Possible W35DZ Plans
- Posted May 16th, 2022 at 9:42pm
6 Comments
itgrouch
- Posted on May 17th, 2022 at 3:19am
The local station ownership corporations and the National Association of Broadcasters are all in on ATSC 3.0. ATSC 1.0 is still going to be with us for a while. However, as the cost of the chipsets for ATSC 3.0 tuners for TV sets begin to get less expensive, they will trickle down to the lower cost TV sets and inexpensive converter devices. This is when we should see the larger ownership corporations to start moving to ATSC 3.0 solely. I have a TV set that has an ATSC 3.0 tuner and since I live in an apartment community, I have to use an indoor antenna. I have no issues receiving the ATSC 3.0 signal from our local stations. And the signal is rock solid, even with a flat antenna. None are broadcasting in 4K, as the ATSC 3.0 standard supports, but the picture quality is quite good. It will be interesting to see more and more of the stations start implementing some of the extra features the ATSC 3.0 standard provides, such a on demand programing and the like. WTVF is using this technology now. The future looks extremely bright for over the air broadcasting.
xmguy
- Posted on May 18th, 2022 at 3:56am - Edited
You're welcome NashDigie! 3.0 is a game changer in my view.

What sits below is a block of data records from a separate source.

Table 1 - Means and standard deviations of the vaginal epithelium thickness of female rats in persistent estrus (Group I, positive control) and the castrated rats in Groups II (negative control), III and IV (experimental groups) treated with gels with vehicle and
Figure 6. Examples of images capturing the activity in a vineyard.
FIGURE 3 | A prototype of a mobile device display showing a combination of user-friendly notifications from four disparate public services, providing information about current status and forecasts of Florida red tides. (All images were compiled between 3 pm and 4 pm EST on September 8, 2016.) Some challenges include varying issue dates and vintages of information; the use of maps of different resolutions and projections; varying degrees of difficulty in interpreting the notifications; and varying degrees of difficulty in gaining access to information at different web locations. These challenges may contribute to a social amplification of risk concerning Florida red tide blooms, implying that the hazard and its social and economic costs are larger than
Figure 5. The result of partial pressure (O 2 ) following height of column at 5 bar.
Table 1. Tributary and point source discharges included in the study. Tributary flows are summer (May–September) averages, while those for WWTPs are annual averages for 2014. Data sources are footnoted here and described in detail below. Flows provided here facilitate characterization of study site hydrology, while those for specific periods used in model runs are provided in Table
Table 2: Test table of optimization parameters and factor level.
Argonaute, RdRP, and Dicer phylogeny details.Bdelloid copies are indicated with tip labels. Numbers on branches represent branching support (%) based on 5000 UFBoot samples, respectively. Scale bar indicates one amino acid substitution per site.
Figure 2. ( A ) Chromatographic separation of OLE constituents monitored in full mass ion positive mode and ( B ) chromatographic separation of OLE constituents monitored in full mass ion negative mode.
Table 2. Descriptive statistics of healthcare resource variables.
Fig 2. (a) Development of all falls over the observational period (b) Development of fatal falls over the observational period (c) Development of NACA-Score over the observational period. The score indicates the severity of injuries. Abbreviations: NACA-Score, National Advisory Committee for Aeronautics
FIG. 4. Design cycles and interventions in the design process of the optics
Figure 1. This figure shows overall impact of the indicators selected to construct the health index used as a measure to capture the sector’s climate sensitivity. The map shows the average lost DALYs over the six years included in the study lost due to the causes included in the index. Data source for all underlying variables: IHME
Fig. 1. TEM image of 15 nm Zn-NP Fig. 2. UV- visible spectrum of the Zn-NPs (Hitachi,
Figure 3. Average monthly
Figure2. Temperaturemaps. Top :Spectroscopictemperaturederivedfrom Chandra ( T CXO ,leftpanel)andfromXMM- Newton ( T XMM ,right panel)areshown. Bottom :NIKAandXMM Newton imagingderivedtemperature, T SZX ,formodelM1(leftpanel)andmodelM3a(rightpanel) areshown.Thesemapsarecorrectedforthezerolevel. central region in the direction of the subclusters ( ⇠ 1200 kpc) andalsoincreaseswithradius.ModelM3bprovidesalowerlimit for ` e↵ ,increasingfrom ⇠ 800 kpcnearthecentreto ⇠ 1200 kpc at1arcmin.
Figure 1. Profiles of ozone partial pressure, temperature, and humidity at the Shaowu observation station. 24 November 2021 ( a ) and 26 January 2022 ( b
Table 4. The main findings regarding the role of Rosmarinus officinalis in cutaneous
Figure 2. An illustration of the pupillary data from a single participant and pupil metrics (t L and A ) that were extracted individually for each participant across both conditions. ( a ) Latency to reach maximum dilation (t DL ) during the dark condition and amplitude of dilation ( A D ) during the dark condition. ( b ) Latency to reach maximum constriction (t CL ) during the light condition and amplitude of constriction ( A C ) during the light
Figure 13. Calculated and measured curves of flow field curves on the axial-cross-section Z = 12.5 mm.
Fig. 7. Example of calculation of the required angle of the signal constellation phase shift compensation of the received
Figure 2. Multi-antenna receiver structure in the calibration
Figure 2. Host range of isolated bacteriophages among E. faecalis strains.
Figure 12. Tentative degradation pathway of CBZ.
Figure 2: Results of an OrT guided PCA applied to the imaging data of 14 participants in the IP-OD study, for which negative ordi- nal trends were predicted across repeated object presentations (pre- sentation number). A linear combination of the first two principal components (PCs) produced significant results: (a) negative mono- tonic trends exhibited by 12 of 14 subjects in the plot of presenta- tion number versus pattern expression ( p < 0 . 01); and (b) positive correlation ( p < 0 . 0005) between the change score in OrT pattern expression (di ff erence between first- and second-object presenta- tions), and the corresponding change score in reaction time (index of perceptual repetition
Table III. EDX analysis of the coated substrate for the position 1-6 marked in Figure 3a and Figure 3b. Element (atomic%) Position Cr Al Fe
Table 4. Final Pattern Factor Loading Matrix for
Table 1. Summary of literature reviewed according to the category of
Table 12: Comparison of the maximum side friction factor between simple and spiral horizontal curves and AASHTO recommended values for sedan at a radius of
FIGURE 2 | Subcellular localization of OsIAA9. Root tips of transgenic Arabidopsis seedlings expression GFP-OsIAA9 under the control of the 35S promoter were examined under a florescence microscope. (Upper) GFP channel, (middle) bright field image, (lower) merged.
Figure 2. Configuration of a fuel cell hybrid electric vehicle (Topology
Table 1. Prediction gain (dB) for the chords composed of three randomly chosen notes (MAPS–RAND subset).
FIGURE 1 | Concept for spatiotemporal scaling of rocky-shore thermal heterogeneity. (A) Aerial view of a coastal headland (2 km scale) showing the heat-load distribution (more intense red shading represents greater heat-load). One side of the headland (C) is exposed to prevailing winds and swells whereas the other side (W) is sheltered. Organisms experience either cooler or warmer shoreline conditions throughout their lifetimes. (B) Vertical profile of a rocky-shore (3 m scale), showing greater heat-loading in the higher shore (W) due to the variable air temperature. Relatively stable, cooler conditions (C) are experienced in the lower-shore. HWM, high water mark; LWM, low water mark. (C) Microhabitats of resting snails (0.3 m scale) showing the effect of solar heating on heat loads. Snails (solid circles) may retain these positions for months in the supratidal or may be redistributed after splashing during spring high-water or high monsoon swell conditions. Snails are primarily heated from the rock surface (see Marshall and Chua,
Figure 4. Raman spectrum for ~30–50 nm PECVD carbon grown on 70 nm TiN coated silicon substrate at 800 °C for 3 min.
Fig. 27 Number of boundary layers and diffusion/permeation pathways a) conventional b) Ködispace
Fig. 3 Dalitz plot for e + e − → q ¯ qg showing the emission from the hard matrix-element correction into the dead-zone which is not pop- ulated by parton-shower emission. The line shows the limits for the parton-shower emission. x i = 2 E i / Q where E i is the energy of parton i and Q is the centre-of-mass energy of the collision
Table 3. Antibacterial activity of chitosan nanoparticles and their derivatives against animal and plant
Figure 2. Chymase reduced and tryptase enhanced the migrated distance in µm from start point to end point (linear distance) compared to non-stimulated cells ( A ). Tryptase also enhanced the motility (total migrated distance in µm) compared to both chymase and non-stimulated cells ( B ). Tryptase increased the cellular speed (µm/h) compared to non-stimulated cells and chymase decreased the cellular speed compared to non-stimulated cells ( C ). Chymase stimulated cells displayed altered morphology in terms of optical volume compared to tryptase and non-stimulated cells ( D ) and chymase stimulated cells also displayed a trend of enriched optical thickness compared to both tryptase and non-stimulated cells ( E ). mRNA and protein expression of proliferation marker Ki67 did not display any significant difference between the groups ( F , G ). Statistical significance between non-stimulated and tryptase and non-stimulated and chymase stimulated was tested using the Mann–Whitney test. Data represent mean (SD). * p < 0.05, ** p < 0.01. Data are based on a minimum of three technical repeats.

I recently made a trip to Tullahoma and took my HDHR4K and laptop on the road. I was able to get a signal lock here and there, and even decode LIVE TV while traveling some too. With 1.0 that was NEVER possible. Not since the Analog TV days was mobile, or even slightly moving viewing was that possible. The signal is not just good for viewing but the modulation schemes, especially with the lower QAMs are SO good that I can get a semi lock nearly 70 miles away here in McMinnville with the cheapest of antennas. It is amazing really. While it will be a while, I do think 3.0 is the future. I just hope the broadcasters use it wisely. Personally it's the way I watch WTVF at night since my LED security light kills reception on RF 5, and I can't get RF 36 in the spring/summer months. But even the QAM 256 signal from RF 21 I can get. The higher modulations are still not as good as some of their 1.0 counterparts. I can seldom get QAM 256 for RF 30 (mostly during tropo/skip at night). But I feel that's down to their power output. Only time will tell what everyone in TN will do. Both from an NAB side, and consumer side.
Leatherneck97
- Posted on May 18th, 2022 at 6:56pm
I just seen on RabbitEars and on HDHomerun that HSN was added to channel 28 on 28.8. Just checked to see if it is online and it is showing the channel programming.
Leatherneck97
- Posted on May 31st, 2022 at 3:37am
Just a theory I have but I think that Me-TV will be on channel 35 as a placeholder as one of the four channels on channel 35 when it goes online. I might be wrong on this theory but I feel like that Lowcountry will put that as either 35.1 or somewhere on the channel list as WJFB does not cover the range of the whole coverage area.